▶ _WHAT THE TASK ASKS_: I need every line that includes the word "down" copied from the material.

▶ _INFORMATION_:

===============

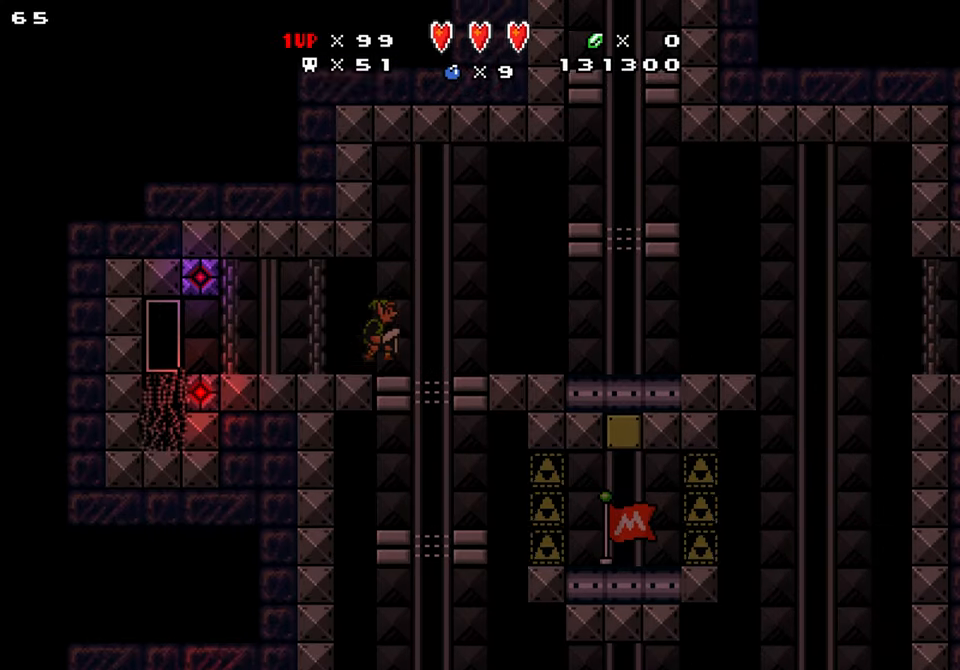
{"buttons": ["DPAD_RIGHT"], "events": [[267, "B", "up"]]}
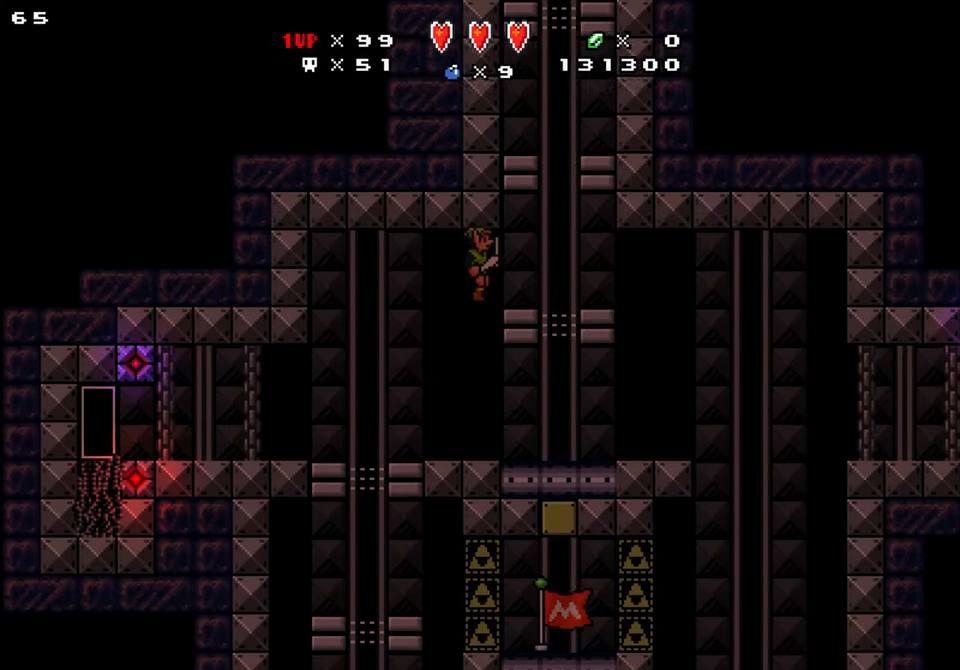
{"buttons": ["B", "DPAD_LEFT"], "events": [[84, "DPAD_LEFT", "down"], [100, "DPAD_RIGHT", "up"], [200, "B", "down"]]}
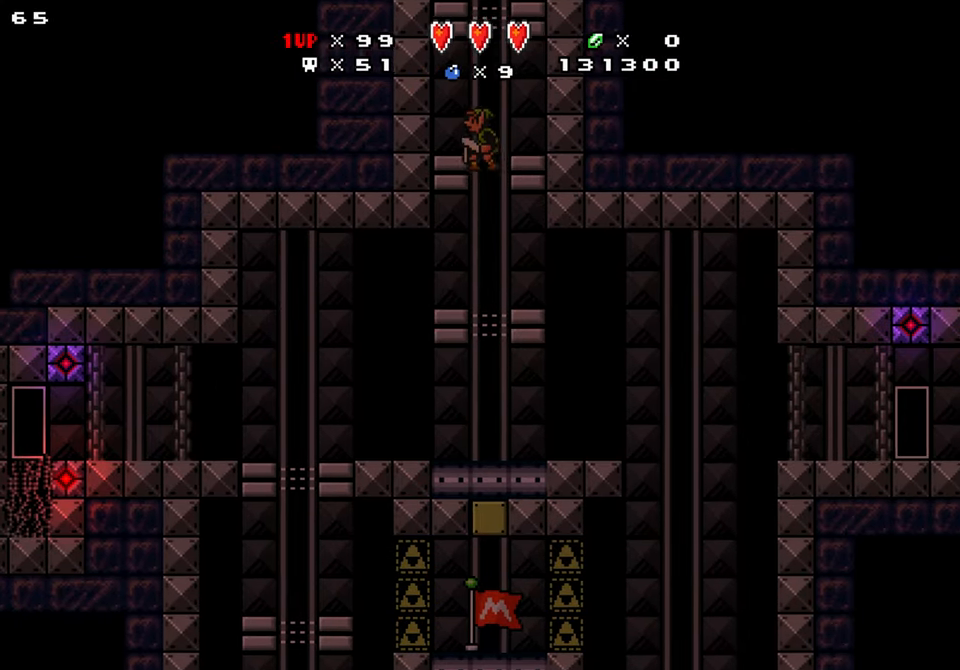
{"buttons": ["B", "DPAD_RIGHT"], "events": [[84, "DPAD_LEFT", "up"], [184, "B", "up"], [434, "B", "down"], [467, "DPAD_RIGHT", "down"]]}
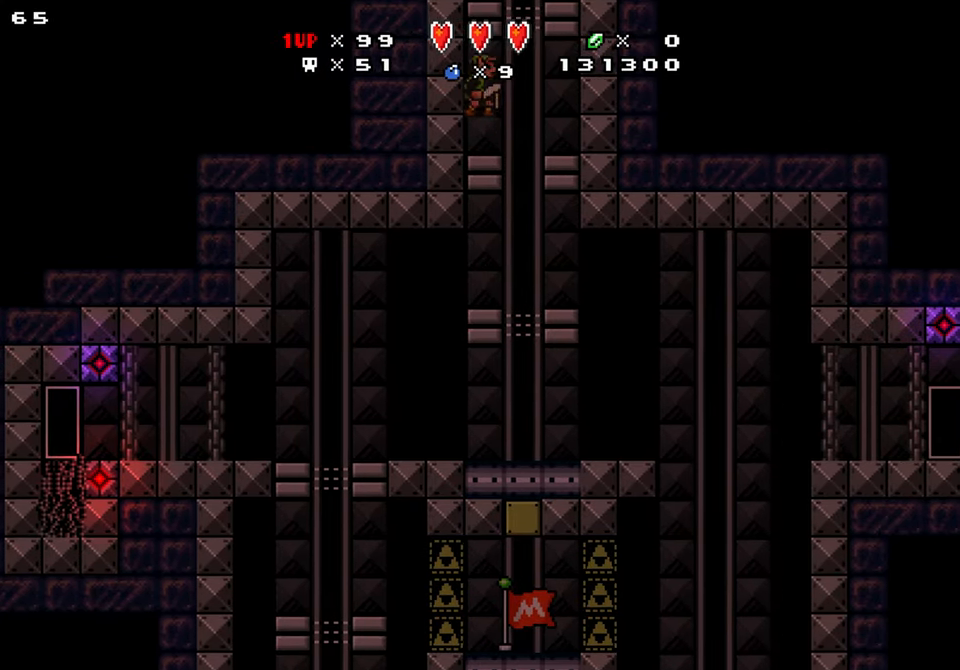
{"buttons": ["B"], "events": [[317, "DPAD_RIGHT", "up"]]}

===============

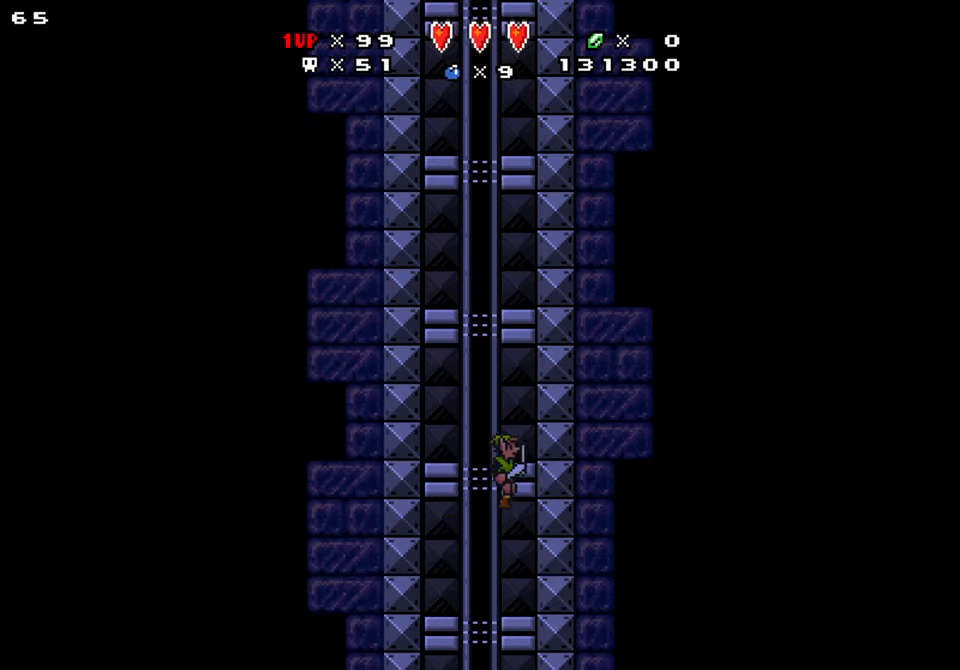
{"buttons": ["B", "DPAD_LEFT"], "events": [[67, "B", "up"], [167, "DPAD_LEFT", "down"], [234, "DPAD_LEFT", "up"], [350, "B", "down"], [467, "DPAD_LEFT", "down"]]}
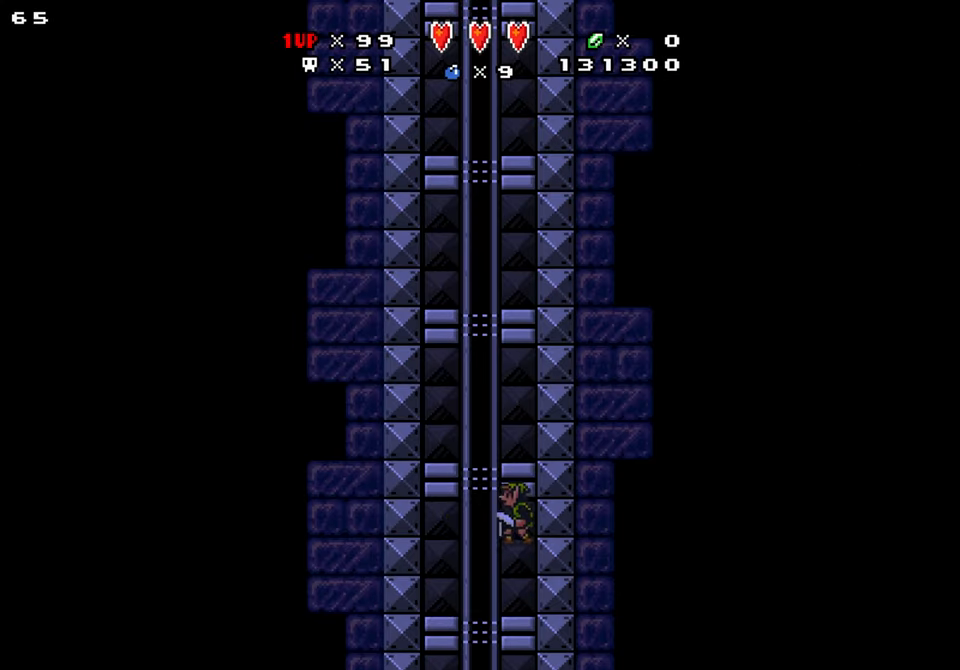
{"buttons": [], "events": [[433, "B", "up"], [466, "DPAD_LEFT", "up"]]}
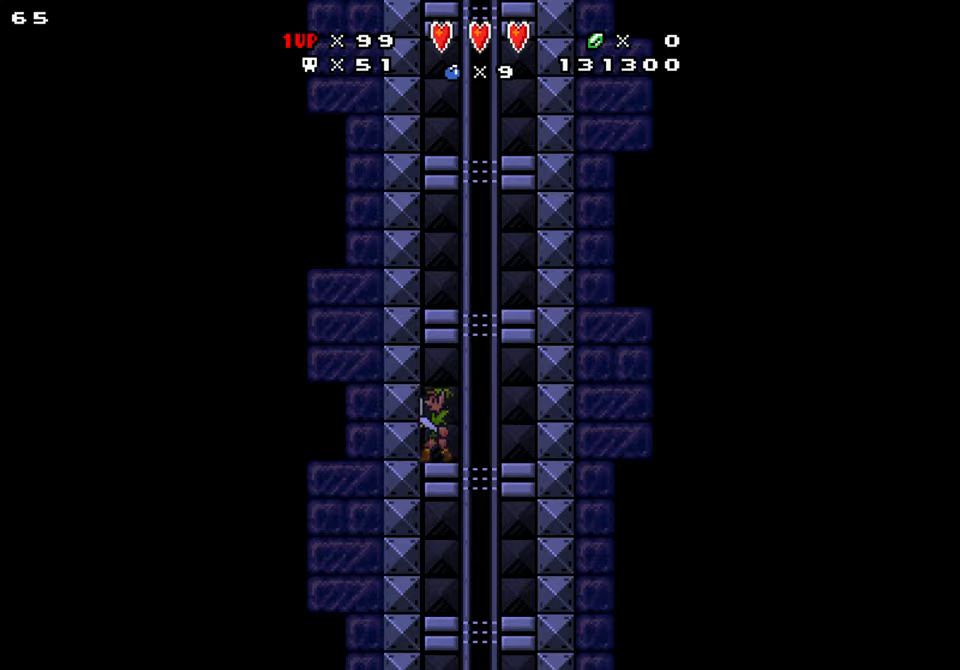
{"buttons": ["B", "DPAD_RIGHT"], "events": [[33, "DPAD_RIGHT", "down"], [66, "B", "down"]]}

===============

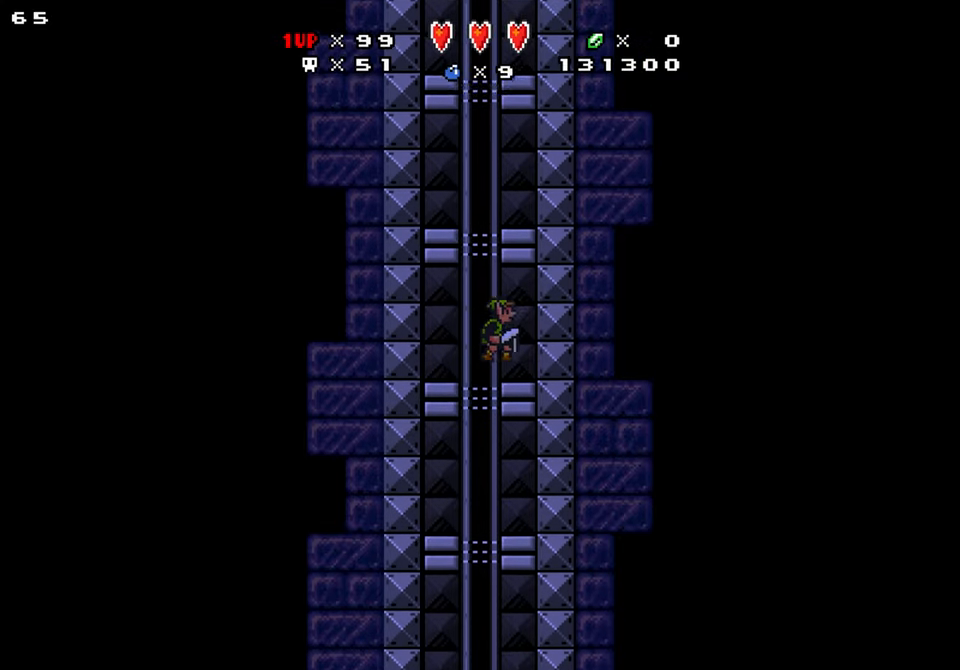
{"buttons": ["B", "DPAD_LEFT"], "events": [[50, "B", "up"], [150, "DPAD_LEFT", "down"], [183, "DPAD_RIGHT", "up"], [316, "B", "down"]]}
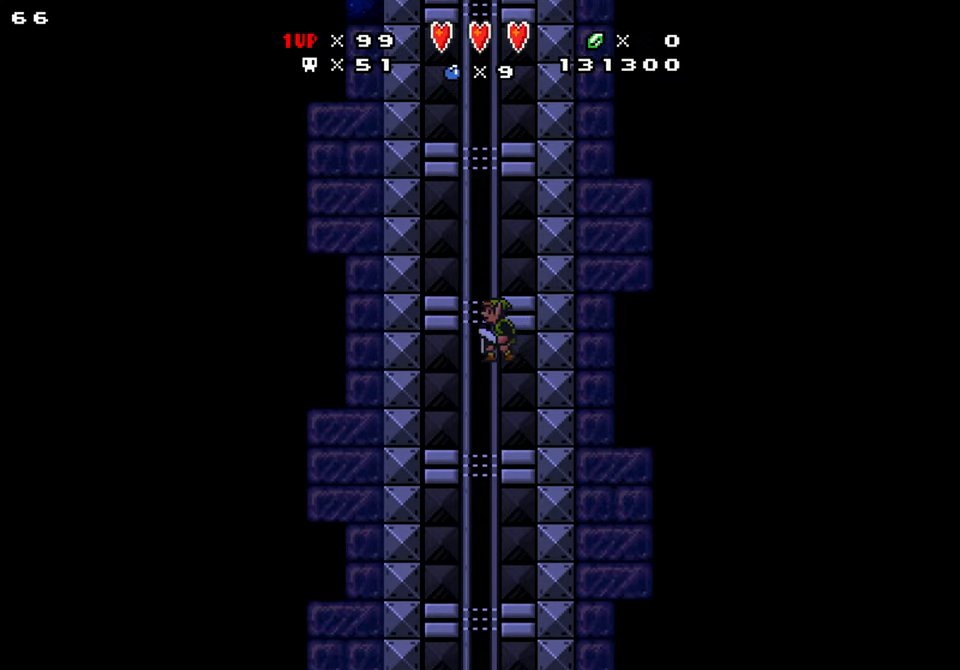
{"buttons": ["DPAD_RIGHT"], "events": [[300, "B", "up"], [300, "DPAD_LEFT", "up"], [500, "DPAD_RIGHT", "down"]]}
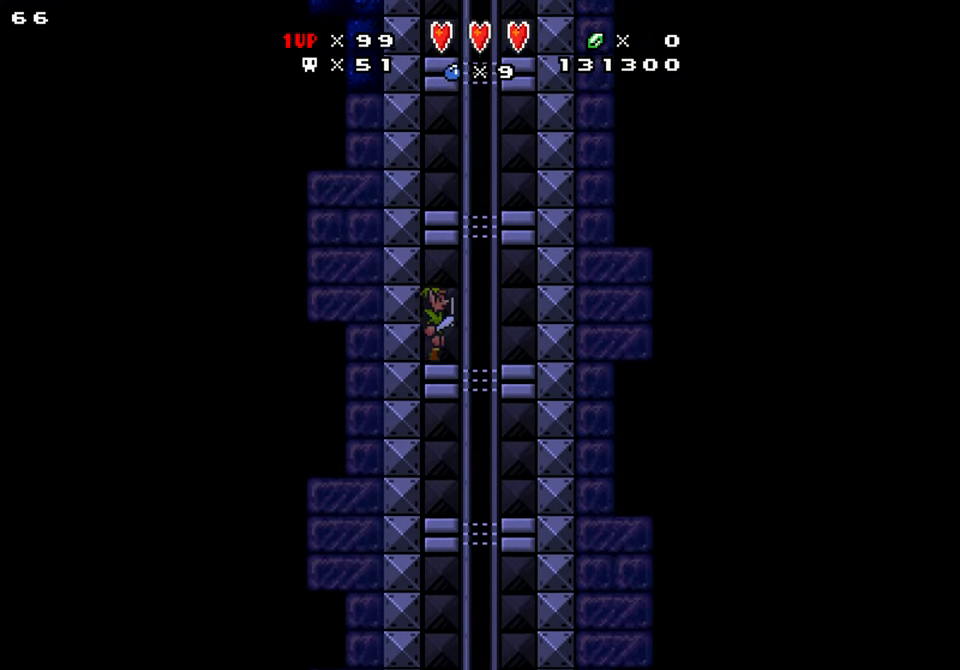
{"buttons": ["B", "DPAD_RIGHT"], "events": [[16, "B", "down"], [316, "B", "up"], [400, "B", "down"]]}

===============

▶ _TASK OUTPUT_:
{"buttons": ["B", "DPAD_LEFT"], "events": [[84, "DPAD_LEFT", "down"], [100, "DPAD_RIGHT", "up"], [200, "B", "down"]]}
{"buttons": ["B", "DPAD_RIGHT"], "events": [[84, "DPAD_LEFT", "up"], [184, "B", "up"], [434, "B", "down"], [467, "DPAD_RIGHT", "down"]]}
{"buttons": ["B", "DPAD_LEFT"], "events": [[67, "B", "up"], [167, "DPAD_LEFT", "down"], [234, "DPAD_LEFT", "up"], [350, "B", "down"], [467, "DPAD_LEFT", "down"]]}
{"buttons": ["B", "DPAD_RIGHT"], "events": [[33, "DPAD_RIGHT", "down"], [66, "B", "down"]]}
{"buttons": ["B", "DPAD_LEFT"], "events": [[50, "B", "up"], [150, "DPAD_LEFT", "down"], [183, "DPAD_RIGHT", "up"], [316, "B", "down"]]}
{"buttons": ["DPAD_RIGHT"], "events": [[300, "B", "up"], [300, "DPAD_LEFT", "up"], [500, "DPAD_RIGHT", "down"]]}
{"buttons": ["B", "DPAD_RIGHT"], "events": [[16, "B", "down"], [316, "B", "up"], [400, "B", "down"]]}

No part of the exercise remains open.